Borscht is a real treat native to Eastern Europe that is perfect for the fall or winter. Borscht is based off of beets and cabbage, but is extremely versatile and also delicious. Borscht can contain all sorts of meat, dairy, and vegetable products. Some Hungarian borscht recipes even include cherries! Making borscht calls for a lot of work at the start, but is quite easy afterward. You’ll enjoy an entire day of borscht stewing in your house, and have a delicious soup that is low in calories and high in fullness-factor. This borscht recipe is vegetarian, because I like it the most that way, but feel free to add beef, chicken, or pork.
Ingredients:
- 4 large beets
- 1 carrot
- 1 potato
- 1 tablespoon vegetable oil
- 1 onion
- 1 can of diced tomatoes
- 1 can of tomato paste
- Water
- 1 head of cabbage
- 1 clove of garlic
- 1 teaspoon allspice
- 1 bay leaf
- ½ teaspoon cinnamon
- 1 teaspoon salt
- 1 teaspoon pepper
- 1/4th teaspoon cardamom pods
- Sour cream (to garnish)
- Scallion (to garnish)
- Parsley (to garnish)
Instructions:
- Chop and peel the beets, carrot, onion, cabbage, and potato. I like to make the chunk size of each of these to be about the size of half of a penny.
- Fill a large pot with water and bring it to a boil.
- Add the bay leaf, allspice, cardamom pods, and cinnamon, making sure to put them in a teabag or cheese cloth beforehand. Let them cook for 20 minutes.
- Add the beets and salt to the pot and cook for 20 minutes.
- Add the remaining chopped vegetables except for the cabbage and cook for 20 minutes.
- Add the cabbage and the can of tomatoes and the tomato paste. Let cook for another 20 minutes.
- Chop the garlic, and add the garlic to the broth. Add the pepper to the broth. Let it cook for another 20 minutes.
- Remove the spice bag and garlic cloves.
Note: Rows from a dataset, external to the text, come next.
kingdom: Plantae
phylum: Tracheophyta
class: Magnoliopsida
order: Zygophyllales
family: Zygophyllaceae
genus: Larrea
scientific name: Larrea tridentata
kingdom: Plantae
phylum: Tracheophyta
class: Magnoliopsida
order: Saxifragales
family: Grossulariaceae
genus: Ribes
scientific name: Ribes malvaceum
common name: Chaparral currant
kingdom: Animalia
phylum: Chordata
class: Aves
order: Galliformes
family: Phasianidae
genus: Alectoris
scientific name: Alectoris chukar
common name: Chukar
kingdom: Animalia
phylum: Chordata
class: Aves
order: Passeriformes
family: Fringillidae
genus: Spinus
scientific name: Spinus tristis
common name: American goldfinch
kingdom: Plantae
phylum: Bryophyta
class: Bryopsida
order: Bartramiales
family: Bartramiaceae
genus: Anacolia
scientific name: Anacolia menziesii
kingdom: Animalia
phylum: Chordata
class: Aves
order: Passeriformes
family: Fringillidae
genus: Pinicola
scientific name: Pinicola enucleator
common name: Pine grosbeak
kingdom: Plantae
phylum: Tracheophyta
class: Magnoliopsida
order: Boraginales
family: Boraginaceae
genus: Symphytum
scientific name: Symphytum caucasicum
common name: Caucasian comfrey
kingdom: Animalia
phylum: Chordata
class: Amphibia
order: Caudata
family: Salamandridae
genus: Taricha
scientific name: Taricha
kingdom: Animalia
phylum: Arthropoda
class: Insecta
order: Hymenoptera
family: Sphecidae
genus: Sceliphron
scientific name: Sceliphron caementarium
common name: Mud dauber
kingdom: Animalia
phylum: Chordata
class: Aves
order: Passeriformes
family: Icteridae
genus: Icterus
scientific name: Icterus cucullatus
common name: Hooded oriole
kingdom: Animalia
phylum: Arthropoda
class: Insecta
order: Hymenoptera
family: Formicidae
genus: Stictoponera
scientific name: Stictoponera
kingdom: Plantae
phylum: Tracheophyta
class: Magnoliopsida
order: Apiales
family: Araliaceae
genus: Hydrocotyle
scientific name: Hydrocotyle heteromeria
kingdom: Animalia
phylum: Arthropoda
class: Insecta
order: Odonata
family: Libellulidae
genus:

- Taste test the borscht to see if it’s ready. The borsht should taste rich, slightly spicy, and the broth should be slightly syrupy. Your lips should be stained slightly red from the beets. If something seems missing, add the spice packet back in and boil for another 20 minutes, tasting along the way.
- Once the taste is suitable, ladle some borscht into a serving bowl.
- Chop up some scallions and parsley.
- Shovel a hearty helping of sour cream onto the top of the borsht in the serving bowl, leaving it floating on the top.
- Garnish the sour cream glob with a few small pieces of scallion and parsley.
- Serve and enjoy the feeling of warmth and fullness that it generates in your belly.
Borscht is a great soup to feed your entire family, and it can be scaled to larger volumes easily and cheaply. Borsht also keeps very well when kept in the refrigerator or freezer, and can be served piping hot, or chilled. I prefer my borscht to be served hot, but hey, maybe with some chilling, borsht can be a summer food too!